TUGAS: Sebutkan semua ungkapan yang diapit tanda petik ganda dalam teks tentang Ratu Adil di bawah.

TEKS TERSEDIA:

Memperbincangkan kembali konsep Ratu Adil dalam wacana kekuasaan pada dasarnya menbedah kembali hal-hal arkaik yang lindap dalam sedimentasi pemikiran masyarakat kita sendiri. Memperbincangkan Ratu Adil berarti mendiskusikan harapan-harapan dasar yang ada dalam masyarakat Nusantara. Pengharapan itu sendiri merupakan harapan yang universal. Jika masyarakat mengalami krisis harapan, maka masyarakat itu berada dalam situasi terombang-ambing tanpa arah. Sebaliknya, jika masyarakat terlampau percaya kepada harapan itu bisa menjadikannya terperangkap dalam ekses-ekses ilusi. Erns Bloch seorang filsuf marxis pernah mengatakan bahwa fungsi yang benar dari sebuah otopia bukanlah untuk melarikan diri dari sebuah realita namun memberikan suatu perspektif kritis yang memotivasi masa kini untuk menuju masa depan. Pengharapan yang benar adalah pengharapan yang selalu kreatif, yang selalu bergerak dalam pencapaian-pencapaian yang tak hanya terperosok dalam “melankoli-melankoli” kepuasan. Dan Ratu adil bukan mitos, melainkan etos untuk mempertahankan yang sudah baik dan tidak punya etika untuk merusak. Ratu Adil juga bukan sesuatu yg masih raba-raba untuk suatu perubahan melainkan keniscayaan empiris yg kasat mata di restorasi wong cilik yg jujur dan lugu dlm merasakan, bukan seorang bendara yg hanya bertumpu pada caritas pembagian kue kenikmatan semisal kekuasaan. Ratu adil juga bukan pergantian kekuasaan baru tetapi termasuk menormalisasi yang telah ada hingga lebih sempurna dan memiliki nilai keistimewaan tersendiri. 

KERAJAAN AGUNG SEJAGAD DAN SUNDA EMPIRE

Hadirnya personifikasi “Ratu Adil” pasca suksesi (pemilu) 2019, yakni Kerajaan Agung Sejagad (KAS) dan Sunda Empire (SE) adalah kenaifan perilaku sosio-kultural di zaman edan yakni di gerbang fenomena  Revolusi Industri 4.0  yg sudah melahirkan strategi-strategi baru  di berbagai belahan dunia. KAS dan SE sebagai revolusi budaya yang “sedang sakit” lantaran akumulasi utopia masa lalu yang tak terkanalisir oleh zaman, sehingga terjadi frustasi budaya   berkepanjangan. Distorsi utopia masa lalu tersebut adalah halusinasi sosial yang massif dan absurd. Ini jelas asemitris dengan Revolusi Industri 4.0 yang ini mulai fenomenal.

DATA:
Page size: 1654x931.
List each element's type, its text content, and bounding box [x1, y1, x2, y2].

---

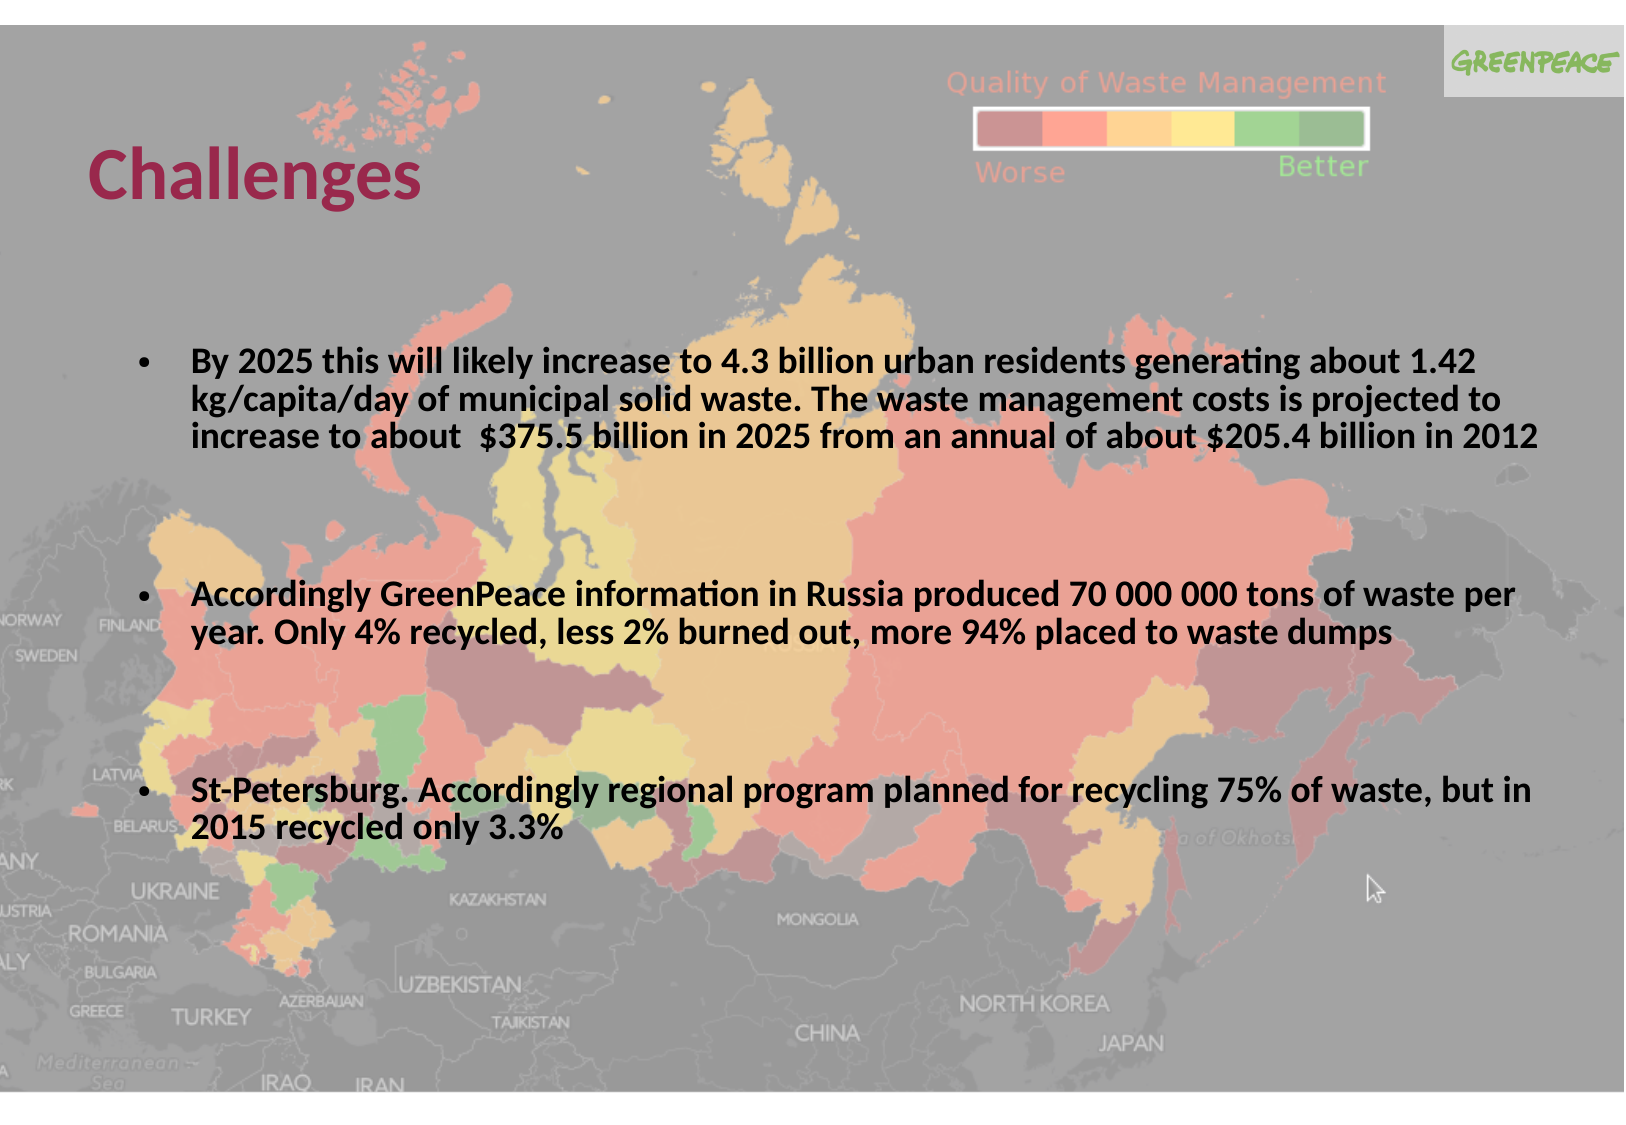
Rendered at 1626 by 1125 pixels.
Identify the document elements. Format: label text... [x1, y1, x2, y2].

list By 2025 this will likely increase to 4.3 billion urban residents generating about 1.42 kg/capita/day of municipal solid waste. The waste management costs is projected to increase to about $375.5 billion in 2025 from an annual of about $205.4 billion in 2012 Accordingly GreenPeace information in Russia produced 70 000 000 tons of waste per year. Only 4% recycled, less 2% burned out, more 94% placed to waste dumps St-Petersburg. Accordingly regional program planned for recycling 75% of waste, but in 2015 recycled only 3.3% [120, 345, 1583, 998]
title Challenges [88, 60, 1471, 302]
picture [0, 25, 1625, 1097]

==

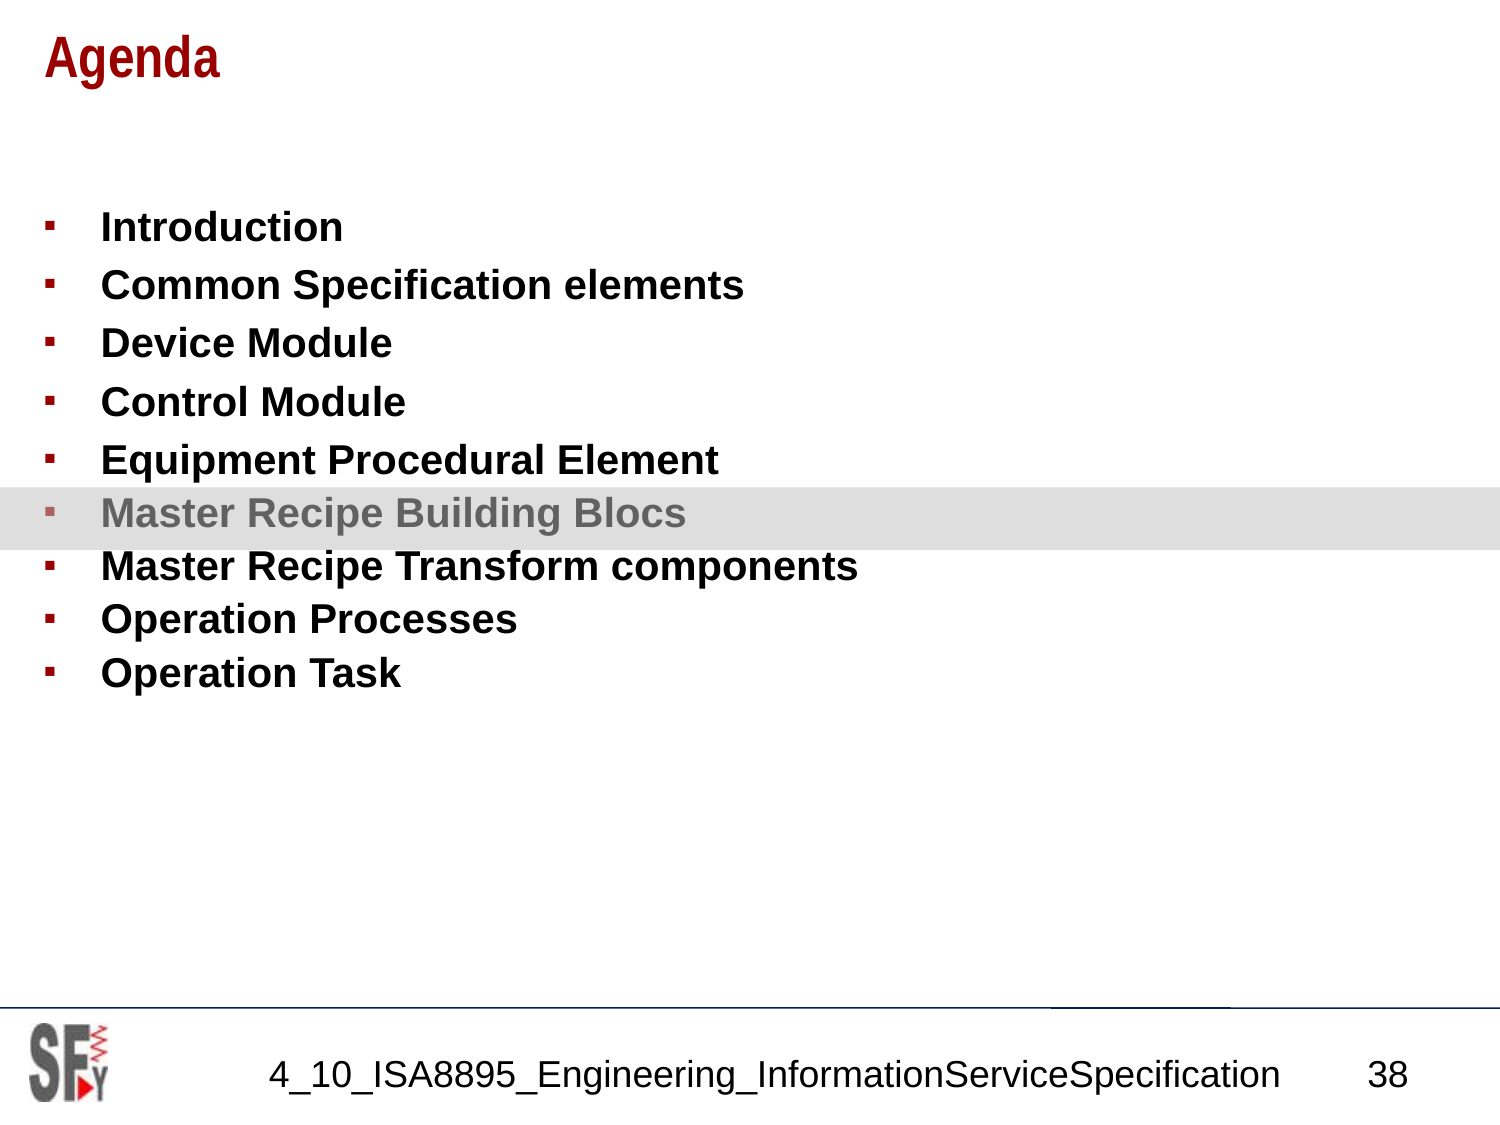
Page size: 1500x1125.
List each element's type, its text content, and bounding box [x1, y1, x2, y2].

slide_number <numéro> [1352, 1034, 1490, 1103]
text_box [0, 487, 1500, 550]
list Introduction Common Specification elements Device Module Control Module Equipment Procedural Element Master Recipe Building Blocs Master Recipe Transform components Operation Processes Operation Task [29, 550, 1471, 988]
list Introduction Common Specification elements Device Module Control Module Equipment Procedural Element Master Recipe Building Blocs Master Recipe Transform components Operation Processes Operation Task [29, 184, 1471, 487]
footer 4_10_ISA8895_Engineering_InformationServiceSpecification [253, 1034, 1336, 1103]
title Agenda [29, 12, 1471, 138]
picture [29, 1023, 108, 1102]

HASIL LATIHAN:
- melankoli-melankoli
- Ratu Adil
- sedang sakit